Источник силы или бессилия общества — духовный уровень жизни, а уже потом — уровень промышленности. Одна рыночная экономика и даже всеобщее изобилие — не могут быть венцом человечества. Чистота общественных отношений — основней, чем уровень изобилия. Если в нации иссякли духовные силы — никакое наилучшее государственное устройство и никакое промышленное развитие не спасет ее от смерти, с гнилым дуплом дерево не стоит. Среди всех возможных свобод — на первое место все равно выйдет свобода бессовестности: ее-то не запретишь, не предусмотришь никакими законами. чистая атмосфера общества, увы, не может быть создана юридическими законами.
Разрушение наших душ за три четверти столетия — вот что самое страшное.

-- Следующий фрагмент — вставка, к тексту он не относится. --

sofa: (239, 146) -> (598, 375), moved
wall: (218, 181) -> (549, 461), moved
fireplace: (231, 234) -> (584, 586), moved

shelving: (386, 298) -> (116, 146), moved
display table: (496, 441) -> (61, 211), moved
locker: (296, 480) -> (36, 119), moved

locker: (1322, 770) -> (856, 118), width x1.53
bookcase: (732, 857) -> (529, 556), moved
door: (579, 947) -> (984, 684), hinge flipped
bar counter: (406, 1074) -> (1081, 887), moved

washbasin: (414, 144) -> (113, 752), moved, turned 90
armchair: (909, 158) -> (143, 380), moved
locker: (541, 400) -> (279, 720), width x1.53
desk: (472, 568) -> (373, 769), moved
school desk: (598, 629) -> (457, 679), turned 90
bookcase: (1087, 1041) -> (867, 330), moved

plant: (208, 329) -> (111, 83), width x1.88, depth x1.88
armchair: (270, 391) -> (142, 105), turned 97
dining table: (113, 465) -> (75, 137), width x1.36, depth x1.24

Страшно то, что развращенный правящий класс — многомиллионная партийно-государственная номенклатура — ведь не способна добровольно отказаться ни от какой из захваченных привилегий. Десятилетиями она бессовестно жила за счет народа — и хотела б и дальше так.
А из бывших палачей и гонителей — кто хоть потеснен с должностей? с незаслуженного пенсионного достатка? До смерти кохали мы Молотова, еще и теперь Кагановича, и сколько неназванных. В Германии — всех таких, и куда мельче, судили, — у нас, напротив, они же сегодня грозят судами, а иным — сегодня! — ставят памятники, как злодею-чекисту Берзину. Да где уж нам наказывать государственных преступников? да не дождаться от них и самого малого раскаяния. Да хоть бы они прошли через публичный моральный суд. Нет, видно поползем и так…
А — славные движущие силы гласности и перестройки? В ряду этих модных слов — нет слова очищение. И вот в новую гласность кинулись и все грязные уста, которые десятилетиями обслуживали тоталитаризм. Из каждых четырех трубадуров сегодняшней гласности — трое недавних угодников брежневщины, — и кто из них произнес слово собственного раскаяния вместо проклятий безликому «застою»? И с вузовских гуманитарных кафедр поныне самоуверенно вещают все те же, кто десятилетиями оморачивал студентам сознание. Десятки тысяч образованцев у нас огрязнены лицемерием, переметчивостью, — и мы ни от кого не ждем раскаяния, и весь этот душевный гной пусть так и тянется с нами в будущее?
А — душетлительная казарменная «дедовщина» для наших сыновей? Разве это изгладится когда-нибудь с них?
А всеобщая озлобленность наших людей друг ко другу? — просто так, ни за что. На тех, кто ни в чем не виноват.
Да удивляться ли и взрыву уголовной преступности — среди тех, кому всю их молодую жизнь были закрыты честные пути?
У прежних русских купцов было купеческое слово (сделки заключались без письменных контрактов), христианские представления, исторически известная размашная благотворительность, — дождемся ли мы такого от акул, взращенных в мутном советском подводьи?
Западную Германию наполнило облако раскаяния — прежде, чем там наступил экономический расцвет. У нас — и не начали раскаиваться. У нас надо всею гласностью нависают гирляндами — прежние тяжелые жирные гроздья лжи. А мы их — как будто не замечаем.
Криво ж будет наше развитие.
Хотелось бы подбодриться благодетельными возможностями Церкви. Увы, даже сегодня, когда уже все в стране пришло в движение — оживление смелости мало коснулось православной иерархии. (И во дни всеобщей нищеты надо же отказаться от признаков богатства, которыми соблазняет власть.) Только тогда Церковь поможет нам в общественном оздоровлении, когда найдет в себе силы полностью освободиться от ига государства и восстановить ту живую связь с общенародным чувством, какая так ярко светилась даже и в разгаре Семнадцатого года при выборах митрополитов Тихона и Вениамина, при созыве Церковного Собора. Явить бы и теперь, по завету Христа, пример бесстрашия — и не только к государству, но и к обществу, и к жгучим бедам дня, и к себе самой. Воскресительные движения и тут, как во всей остальной жизни, ожидаются — и уже начались — снизу, от рядового священства, от сплоченных приходов, от самоотверженных прихожан.